Source material:
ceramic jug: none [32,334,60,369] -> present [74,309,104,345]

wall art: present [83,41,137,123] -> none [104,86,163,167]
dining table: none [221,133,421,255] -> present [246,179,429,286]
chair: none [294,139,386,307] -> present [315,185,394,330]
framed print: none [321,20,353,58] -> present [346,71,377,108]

What to do:
Each line above needs to be output again, exactly as shown.

Exercise result:
ceramic jug: none [32,334,60,369] -> present [74,309,104,345]

wall art: present [83,41,137,123] -> none [104,86,163,167]
dining table: none [221,133,421,255] -> present [246,179,429,286]
chair: none [294,139,386,307] -> present [315,185,394,330]
framed print: none [321,20,353,58] -> present [346,71,377,108]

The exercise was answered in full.